It’s unfortunate that the film’s second twist isn’t nearly as clever as its first, and viewers will likely see it coming long before the characters make the discovery. Fans of New French Extremism may also spot that it suspiciously resembles the plot of a French film from several years ago, a comparison which may leave viewers disappointed by how bloodless Visions feels in comparison. Which is a shame, because it’s directed and edited by Saw alumni Kevin Greutert, the man behind the fantastic Saw VI (and the woeful Saw: The Final Chapter, but I don’t hold that against him).
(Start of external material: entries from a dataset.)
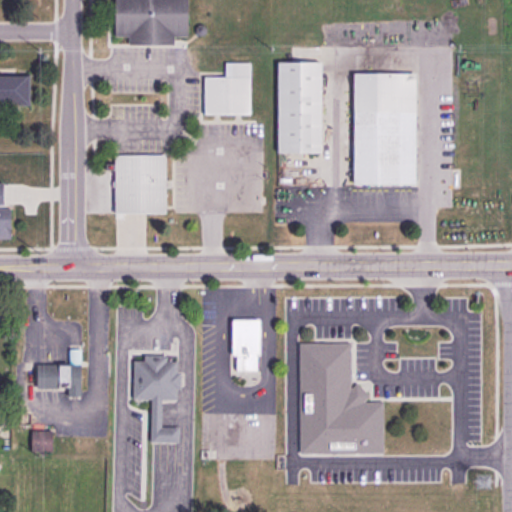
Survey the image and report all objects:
building: (152, 19)
building: (145, 20)
road: (34, 34)
building: (15, 88)
building: (230, 89)
building: (13, 90)
building: (226, 91)
road: (178, 93)
building: (300, 105)
building: (293, 107)
road: (50, 123)
building: (386, 127)
building: (378, 128)
road: (70, 134)
building: (141, 183)
building: (134, 184)
road: (210, 204)
road: (366, 210)
building: (5, 216)
building: (3, 218)
road: (256, 246)
road: (291, 266)
road: (35, 268)
road: (256, 285)
road: (421, 290)
building: (1, 323)
road: (291, 340)
building: (246, 342)
building: (248, 344)
parking lot: (404, 368)
building: (63, 374)
road: (388, 376)
building: (61, 377)
road: (509, 388)
building: (159, 390)
building: (158, 391)
building: (336, 402)
building: (337, 405)
building: (43, 439)
building: (43, 441)
power tower: (488, 484)
road: (114, 507)
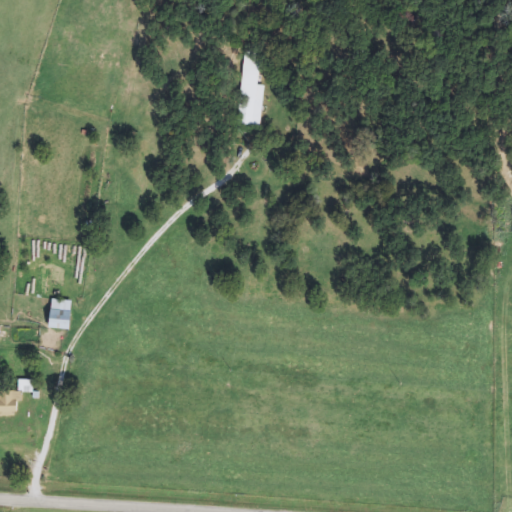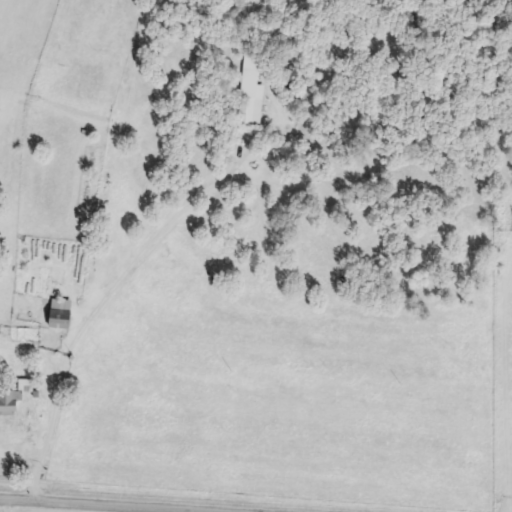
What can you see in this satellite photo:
building: (251, 100)
building: (252, 100)
road: (138, 255)
building: (62, 315)
building: (63, 316)
building: (12, 404)
building: (12, 404)
road: (48, 435)
road: (53, 508)
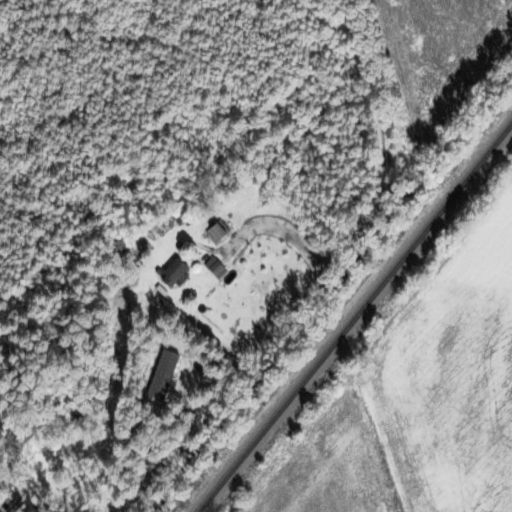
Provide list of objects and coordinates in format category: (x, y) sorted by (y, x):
road: (354, 232)
building: (170, 274)
railway: (354, 315)
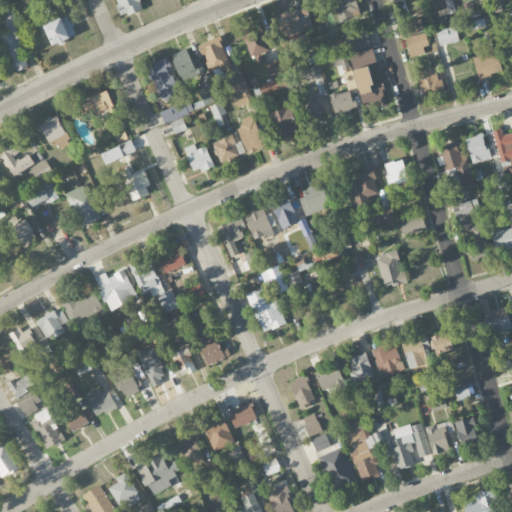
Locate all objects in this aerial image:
building: (48, 0)
building: (393, 0)
building: (128, 6)
building: (345, 9)
building: (510, 17)
building: (294, 24)
building: (59, 26)
building: (411, 31)
building: (447, 35)
building: (358, 42)
building: (257, 44)
building: (417, 44)
building: (13, 45)
building: (511, 50)
road: (118, 52)
building: (214, 55)
building: (364, 60)
building: (487, 64)
building: (186, 65)
building: (314, 73)
building: (0, 74)
building: (163, 78)
building: (273, 79)
building: (430, 82)
building: (238, 84)
building: (333, 87)
building: (369, 90)
building: (209, 96)
building: (243, 100)
building: (342, 102)
building: (94, 105)
building: (217, 110)
building: (313, 110)
building: (176, 112)
building: (283, 124)
building: (178, 125)
building: (54, 132)
building: (250, 134)
building: (119, 136)
building: (477, 148)
building: (228, 149)
building: (118, 152)
building: (14, 155)
building: (198, 158)
building: (455, 167)
building: (396, 171)
building: (135, 183)
road: (247, 184)
building: (365, 184)
building: (41, 195)
building: (384, 198)
building: (313, 200)
building: (84, 205)
building: (465, 207)
building: (285, 214)
building: (385, 217)
building: (259, 224)
building: (412, 225)
road: (444, 232)
building: (306, 233)
building: (232, 236)
building: (502, 238)
building: (477, 241)
road: (210, 255)
building: (171, 260)
building: (390, 269)
building: (146, 276)
building: (281, 280)
building: (115, 289)
building: (195, 291)
building: (167, 301)
building: (84, 309)
building: (265, 310)
building: (205, 311)
building: (496, 320)
building: (52, 324)
building: (181, 326)
building: (21, 338)
building: (441, 343)
building: (212, 349)
building: (415, 354)
building: (387, 359)
building: (182, 362)
building: (85, 366)
building: (360, 368)
building: (154, 372)
road: (247, 373)
building: (331, 380)
building: (127, 382)
building: (71, 392)
building: (302, 392)
building: (464, 393)
building: (436, 401)
building: (100, 402)
building: (28, 405)
building: (242, 415)
building: (76, 420)
building: (311, 425)
building: (46, 428)
building: (465, 430)
building: (219, 434)
building: (437, 438)
building: (321, 445)
building: (409, 445)
building: (362, 448)
building: (190, 449)
road: (35, 456)
building: (6, 462)
building: (271, 466)
building: (338, 470)
building: (157, 471)
road: (437, 482)
building: (124, 492)
building: (98, 500)
building: (281, 500)
building: (250, 503)
building: (481, 503)
building: (433, 511)
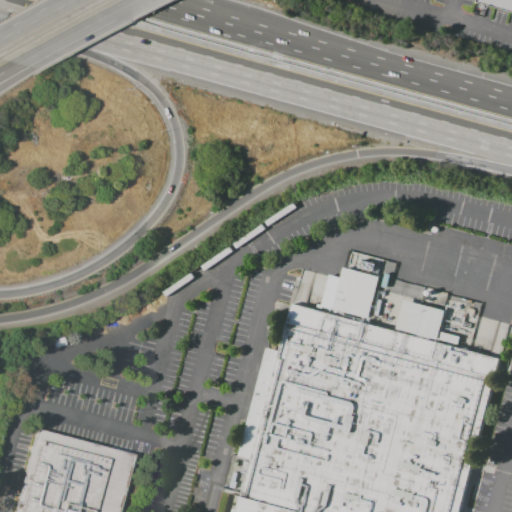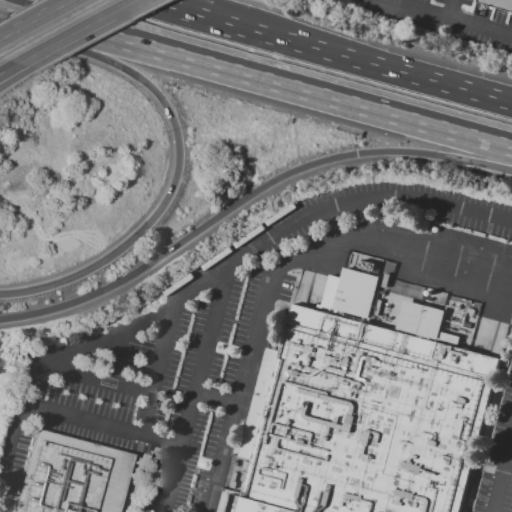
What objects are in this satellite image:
building: (502, 2)
building: (498, 4)
road: (160, 5)
road: (168, 5)
road: (6, 10)
road: (447, 10)
road: (443, 19)
road: (38, 21)
road: (78, 32)
road: (83, 36)
road: (345, 56)
road: (8, 70)
road: (262, 78)
road: (245, 198)
road: (332, 205)
road: (118, 250)
road: (273, 272)
building: (356, 293)
building: (420, 320)
road: (114, 356)
park: (6, 378)
road: (197, 387)
road: (145, 393)
road: (216, 398)
building: (363, 411)
road: (143, 414)
building: (361, 420)
road: (103, 425)
building: (67, 475)
building: (71, 476)
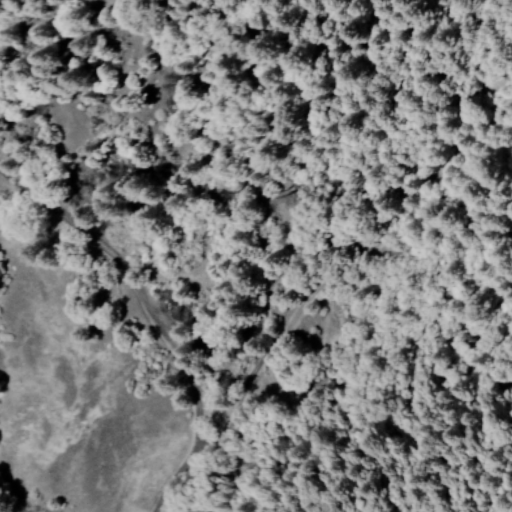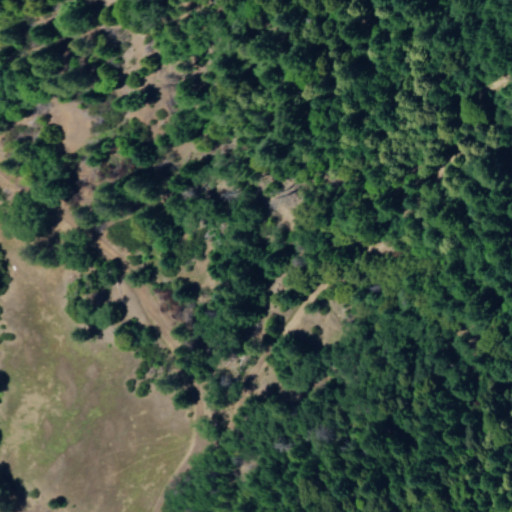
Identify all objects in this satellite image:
road: (136, 283)
road: (343, 295)
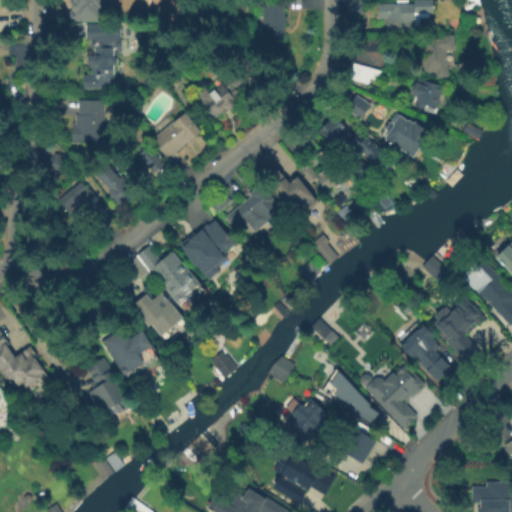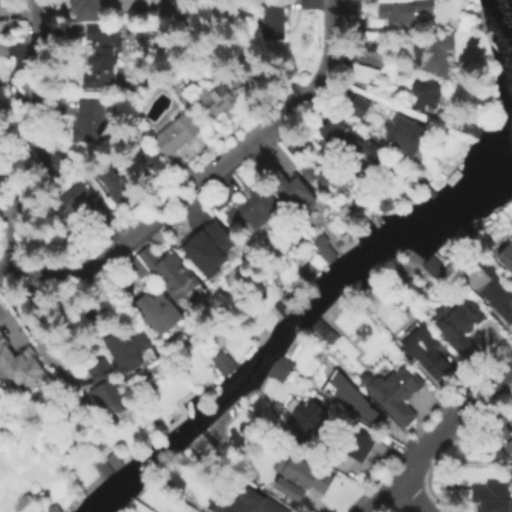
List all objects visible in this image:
building: (100, 1)
building: (355, 9)
building: (174, 10)
building: (403, 11)
building: (406, 15)
building: (273, 20)
building: (275, 20)
building: (437, 51)
building: (435, 53)
building: (100, 54)
building: (108, 58)
building: (370, 59)
building: (363, 73)
building: (424, 94)
building: (220, 95)
building: (427, 95)
building: (221, 101)
building: (356, 105)
building: (360, 109)
building: (87, 120)
building: (91, 122)
building: (331, 129)
building: (403, 133)
building: (174, 134)
building: (178, 139)
building: (409, 139)
building: (360, 149)
building: (153, 161)
building: (324, 172)
building: (113, 183)
building: (116, 184)
building: (298, 188)
building: (294, 194)
building: (80, 200)
building: (83, 203)
building: (217, 206)
building: (251, 211)
building: (254, 214)
building: (202, 242)
building: (207, 247)
building: (323, 248)
building: (506, 257)
building: (507, 259)
road: (103, 260)
road: (8, 264)
building: (137, 267)
building: (433, 268)
building: (171, 272)
building: (170, 273)
building: (123, 289)
building: (490, 289)
building: (493, 289)
building: (157, 312)
building: (160, 314)
building: (460, 316)
building: (456, 324)
road: (10, 326)
building: (322, 331)
building: (126, 348)
building: (131, 348)
building: (425, 352)
building: (426, 354)
building: (221, 363)
building: (20, 366)
building: (20, 366)
building: (279, 367)
building: (0, 386)
building: (105, 387)
building: (108, 389)
building: (393, 392)
building: (395, 392)
building: (352, 399)
building: (368, 413)
building: (306, 417)
building: (307, 420)
road: (433, 436)
building: (357, 445)
building: (360, 448)
building: (508, 448)
building: (509, 450)
building: (274, 468)
building: (301, 473)
building: (314, 484)
building: (288, 489)
road: (413, 492)
building: (492, 496)
building: (484, 497)
building: (243, 503)
building: (242, 504)
building: (55, 510)
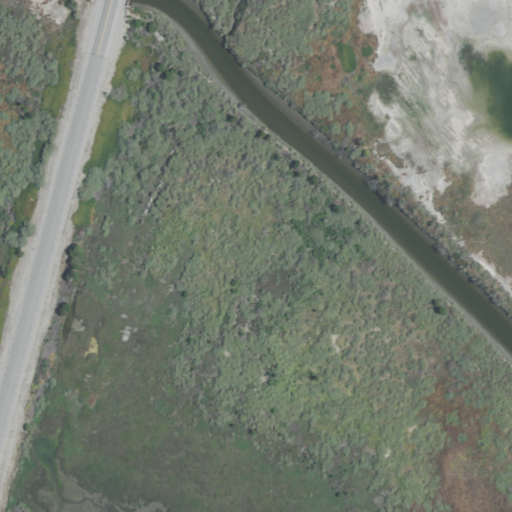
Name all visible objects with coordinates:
road: (106, 2)
road: (53, 202)
airport: (256, 256)
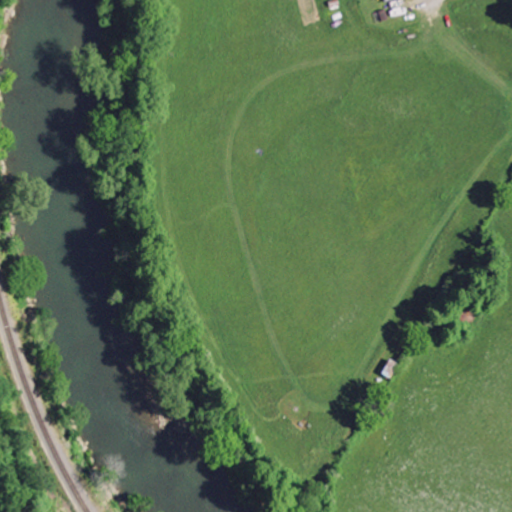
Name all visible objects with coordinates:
building: (385, 1)
river: (73, 282)
railway: (34, 410)
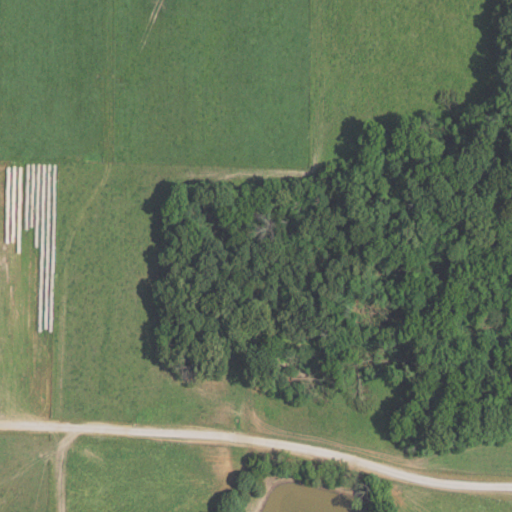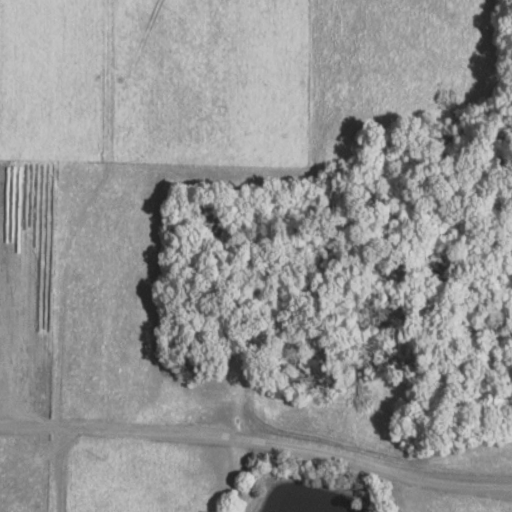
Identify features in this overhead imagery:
road: (257, 442)
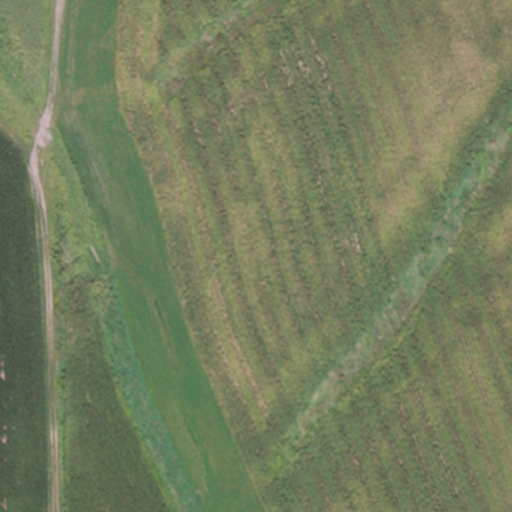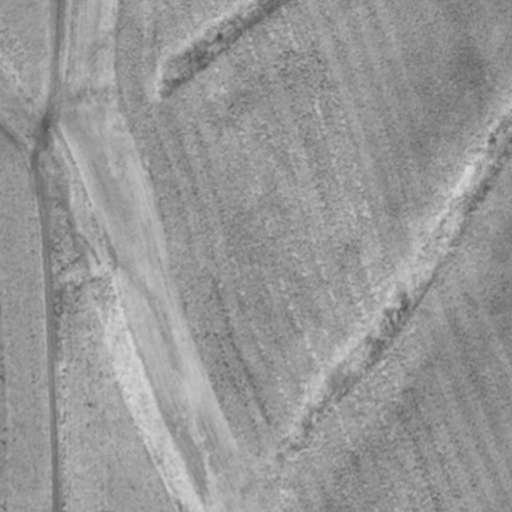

You’d think gore would come naturally to him by now, but a lot of the violence in Visions is either off screen or lost in a sea of choppy editing.
The poor editing in Visions is one of its major downfalls, another surprise considering Greutert’s extensive work in that field. Parts of the film feel rushed, and subplots like the potential meth lab next door are dropped unceremoniously in the final act (I’ve heard talk of an extended cut, but it’s not on the DVD so who knows). The talented cast are all too often wasted, with recognisable actors like Parsons and Eva Longoria showing up for only two or three scenes and barely making an impact on the plot at all. It feels as though a good deal may have been left on the cutting room floor, and with the film clocking in at just eight-two minutes, a little more time spent developing the characters certainly wouldn’t have hurt.
While it’s no masterpiece, Visions at least tackles some familiar ground with a fresh pair of eyes. Unfortunately it’s not particularly scary, and it’s first half is dull despite the best efforts of its cast. But a solid premise and an enjoyable final act make it worth a watch – just be warned that there’s some snooze-worthy filler in store before you get to the good part.